In another case, deep brain stimulation managed to rein in a 55- year-old patient’s OCD – along with his compulsive thirst for knowledge, a trait his wife of 30 years had grown to love in him. Although he finally recognised in himself the person his father used to be, and far preferred his calmer, more introverted self, his wife was less than pleased. “She was struggling to live with this new person and was even considering divorce,” says Denys. “Eventually we managed to convince them to go to marriage counselling.”
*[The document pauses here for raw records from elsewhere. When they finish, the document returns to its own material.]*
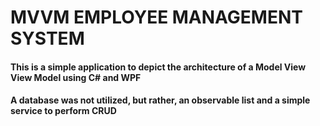 # MVVM EMPLOYEE MANAGEMENT SYSTEM
#### This is a simple application to depict the architecture of a Model View View Model using C# and WPF
#### A database was not utilized, but rather, an observable list and a simple service to perform CRUD
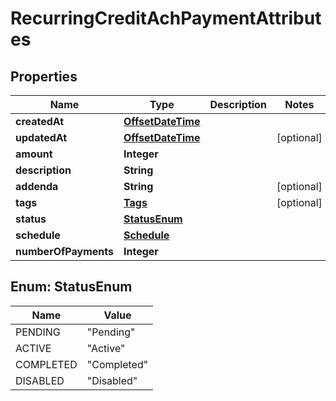 # RecurringCreditAchPaymentAttributes

## Properties
Name | Type | Description | Notes
------------ | ------------- | ------------- | -------------
**createdAt** | [**OffsetDateTime**](OffsetDateTime.md) |  | 
**updatedAt** | [**OffsetDateTime**](OffsetDateTime.md) |  |  [optional]
**amount** | **Integer** |  | 
**description** | **String** |  | 
**addenda** | **String** |  |  [optional]
**tags** | [**Tags**](Tags.md) |  |  [optional]
**status** | [**StatusEnum**](#StatusEnum) |  | 
**schedule** | [**Schedule**](Schedule.md) |  | 
**numberOfPayments** | **Integer** |  | 

<a name="StatusEnum"></a>
## Enum: StatusEnum
Name | Value
---- | -----
PENDING | &quot;Pending&quot;
ACTIVE | &quot;Active&quot;
COMPLETED | &quot;Completed&quot;
DISABLED | &quot;Disabled&quot;
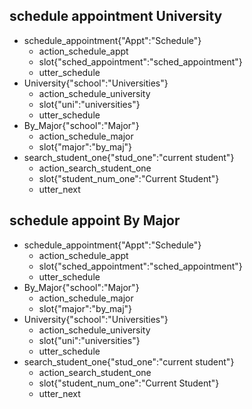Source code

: ## schedule appointment University
* schedule_appointment{"Appt":"Schedule"}
  - action_schedule_appt
  - slot{"sched_appointment":"sched_appointment"}
  - utter_schedule
* University{"school":"Universities"}
  - action_schedule_university
  - slot{"uni":"universities"}
  - utter_schedule
* By_Major{"school":"Major"}
  - action_schedule_major
  - slot{"major":"by_maj"}
* search_student_one{"stud_one":"current student"}
  - action_search_student_one
  - slot{"student_num_one":"Current Student"}
  - utter_next

## schedule appoint By Major
* schedule_appointment{"Appt":"Schedule"}
  - action_schedule_appt
  - slot{"sched_appointment":"sched_appointment"}
  - utter_schedule
* By_Major{"school":"Major"}
  - action_schedule_major
  - slot{"major":"by_maj"}
* University{"school":"Universities"}
  - action_schedule_university
  - slot{"uni":"universities"}
  - utter_schedule
* search_student_one{"stud_one":"current student"}
  - action_search_student_one
  - slot{"student_num_one":"Current Student"}
  - utter_next
<!-- 
## schedule by major -- computer Science

* CompSci{"Appt":"Computer Science"}
  - action_compsci
  - utter_schedule_bymajor -->
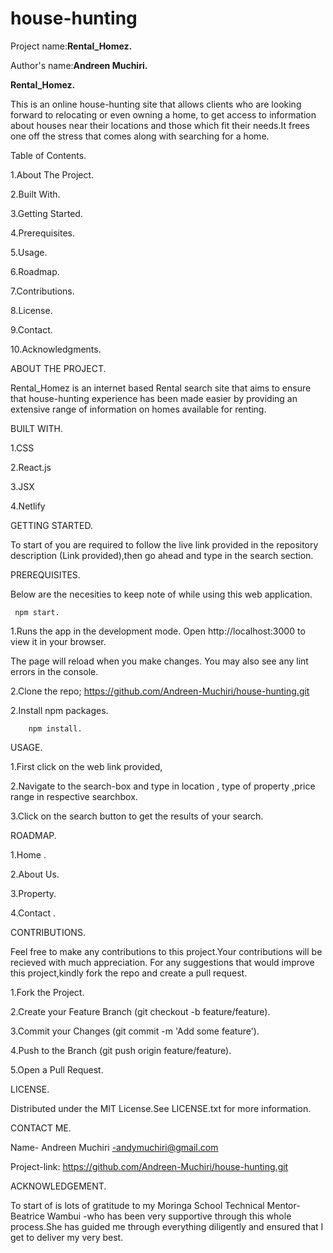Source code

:# house-hunting
Project name:**Rental_Homez.**

Author's name:**Andreen Muchiri.**

**Rental_Homez.**

This is an online house-hunting site that allows clients  who are looking forward to relocating or even owning a home, to get access to information about houses near their locations and those which fit their needs.It frees one off the stress that comes along with searching for a home.

Table of Contents.

1.About The Project.

2.Built With.

3.Getting Started.

4.Prerequisites.

5.Usage.

6.Roadmap.

7.Contributions.

8.License.

9.Contact.

10.Acknowledgments.

ABOUT THE PROJECT.

Rental_Homez  is an internet based Rental search site  that aims to ensure that house-hunting experience has been made easier by providing an extensive range of information on homes available for renting.

BUILT WITH.

1.CSS

2.React.js

3.JSX

4.Netlify

GETTING STARTED.

To start of you are required to follow the live link provided in the repository description (Link provided),then go ahead and type in
the search section.


PREREQUISITES.

Below are the necesities to keep note of while using this web application.

     npm start.

1.Runs the app in the development mode.
Open http://localhost:3000 to view it in your browser.

The page will reload when you make changes.
You may also see any lint errors in the console.


2.Clone the repo;
     https://github.com/Andreen-Muchiri/house-hunting.git

2.Install npm packages.

        npm install.
        
USAGE.

1.First click on the web link provided,

2.Navigate to the search-box and type in location , type of property ,price range in respective searchbox.

3.Click on the search button to get the results of your search.

ROADMAP.

1.Home .

2.About Us.

3.Property.

4.Contact .

CONTRIBUTIONS.

Feel free to make any contributions to this project.Your contributions will be recieved with much appreciation. For any suggestions that would improve this project,kindly fork the repo and create a pull request.

1.Fork the Project.

2.Create your Feature Branch (git checkout -b feature/feature).

3.Commit your Changes (git commit -m 'Add some feature').

4.Push to the Branch (git push origin feature/feature).

5.Open a Pull Request.

LICENSE.

Distributed under the MIT License.See LICENSE.txt for more information.

CONTACT ME.

Name- Andreen Muchiri -andymuchiri@gmail.com

Project-link: https://github.com/Andreen-Muchiri/house-hunting.git

ACKNOWLEDGEMENT.

To start of is lots of gratitude to my Moringa School Technical Mentor- Beatrice Wambui -who has been very supportive through this whole process.She has guided me through everything diligently and ensured that I get to deliver my very best.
For Denys, these experiences shattered a belief still held by much of his profession: that psychiatric conditions can be treated by tinkering with the brain. “Before the study, I was convinced I could achieve a lot with drugs, and that psychotherapy, while interesting, was not necessary. When I started working with DBS, I thought, ‘Finally, here is a way to intervene with the brain in a pure, uncomplicated way’.
“What I discovered was that you need to go to a lot of psychological effort to help these people cope with their new lives. It was a paradoxical message for me: that fixing the brain also needs one to heal the mind.”
Regardless of whether DBS remains a treatment for movement disorders or whether it gains wider acceptance as a treatment for psychiatric disorders, it remains a technology that could be open to abuse by the unscrupulous. In a world where Viagra is taken for recreational purposes, it is not inconceivable that a brain implant that makes you feel sexually alive again – as DBS did for many of Denys’s male patients – might be abused. “DBS is a very promising therapy for OCD, but it should always be an end-of-line therapy, used only when other possibilities have been exhausted, and only in an academic hospital with ethical pursuits,” says Denys.
But medical technology remains the proverbial Pandora’s Box of the modern world: once the lid on a new treatment is open, it rarely stays in the ethically monitored academic domain. The best we can do is to set clear guidelines for responsible use and hope that patients and practitioners alike go to the effort of following them.
They are, after all, in everyone’s best interests. “Brain implantation can make us question our humanity in a very fundamental way,” says Denys. “It can change who we are. It should not be done lightly.”